Jonathan Steele erwachte aus einem unguten, zähen Traum und bemerkte, dass seine Frau nicht neben ihm lag. Seine Hand suchte die warme Stelle auf ihrer Seite des Bettes ab, als er die phosphorgrünen Punkte bemerkte, die sein Bett wie Glühwürmchen umkreisten. Mit der seltenen Gabe einer kräftigen Stimme ausgestattet forderte er die lebenden Schatten in seinem Zimmer heraus.
Die sich bewegenden Kreise erstarrten.
Dann drang aus der Tiefe der Schatten eine emotionslose Stimme zu ihm heran. »Gouverneur Steele.« Ein bedrohlicher Umriss bewegte sich näher auf das Bett zu. »Sie wurden als moralisches Opfer auserkoren.«
Der Gouverneur sah sich zum Handeln veranlasst und warf die Decke zurück. Das Geräusch, das er von sich gab, als ihn mehrere Hände wieder zurück auf die Matratze drückten, erinnerte nun kaum noch an sein eben noch unter Beweis gestelltes Selbstbewusstsein. »Was soll das? Sie haben kein Recht, das zu tun! Lassen Sie mich los!«
Steele sah, wie sich die phosphorgrünen Augen bewegten und spürte die Stärke seiner Angreifer, als einer der Eindringlinge den Ärmel seines Schlafanzuges nach oben schob und ihm die Nadel einer Spritze in den Arm stach. Sofort verschwamm das Licht vor seinen Augen. Er bemerkte noch, wie sich sein Verstand immer mehr verlangsamte, dann fiel er in eine tiefe und vollständige Dunkelheit.
Das Geräusch kam von fern, doch es genügte, um Papst Pius XIII. aus einem undeutlichen Traum zu reißen, an den er sich kaum erinnern konnte. Er lag da und lauschte, hörte aber nichts weiter als die Blätter, welche der Wind gegen sein Fenster wehte.

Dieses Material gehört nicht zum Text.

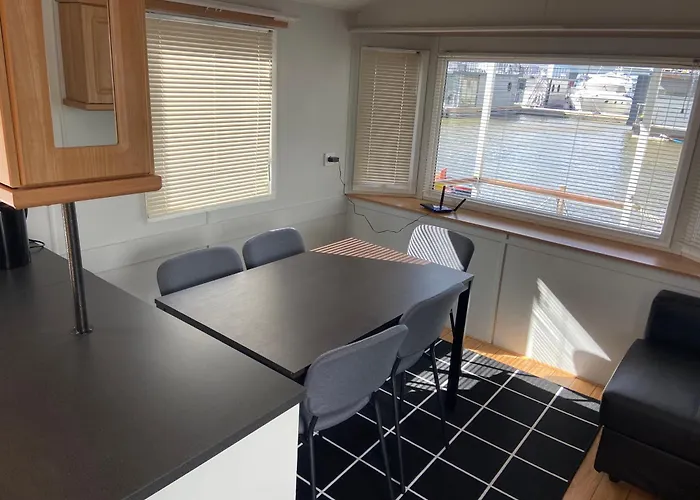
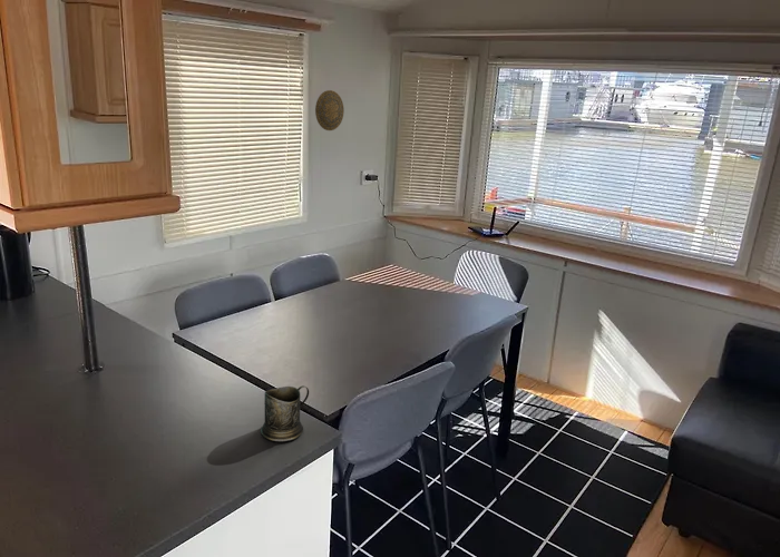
+ mug [260,384,310,442]
+ decorative plate [314,89,345,131]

Als er sich in eine sitzende Position gebracht hatte, glaubte er, die schattenhafte Bewegung von Füßen hinter dem Spalt unter seiner Schlafzimmertür gesehen zu haben.
»Hallo?«
Obwohl sich nun nichts mehr regte, wusste Pius doch genau, dass hinter der Tür jemand stand.
In einem etwas besonnenerem Ton schob er nach: »Gouverneur?«
Die Tür öffnete sich langsam und offenbarte zwei Männer in militärischer Kleidung, die sich vor dem Flur abzeichneten. Das einzige Licht stammte von dem fahlen, bläulich wirkenden Mondlicht, das zum Fenster hereinfiel. Einer der Männer hob die Hand, betätigte einen Schalter an seinem Sichtgerät und aktivierte ein phosphorgrünes Licht, welches ihm den Vorteil der Nachtsicht verschaffte.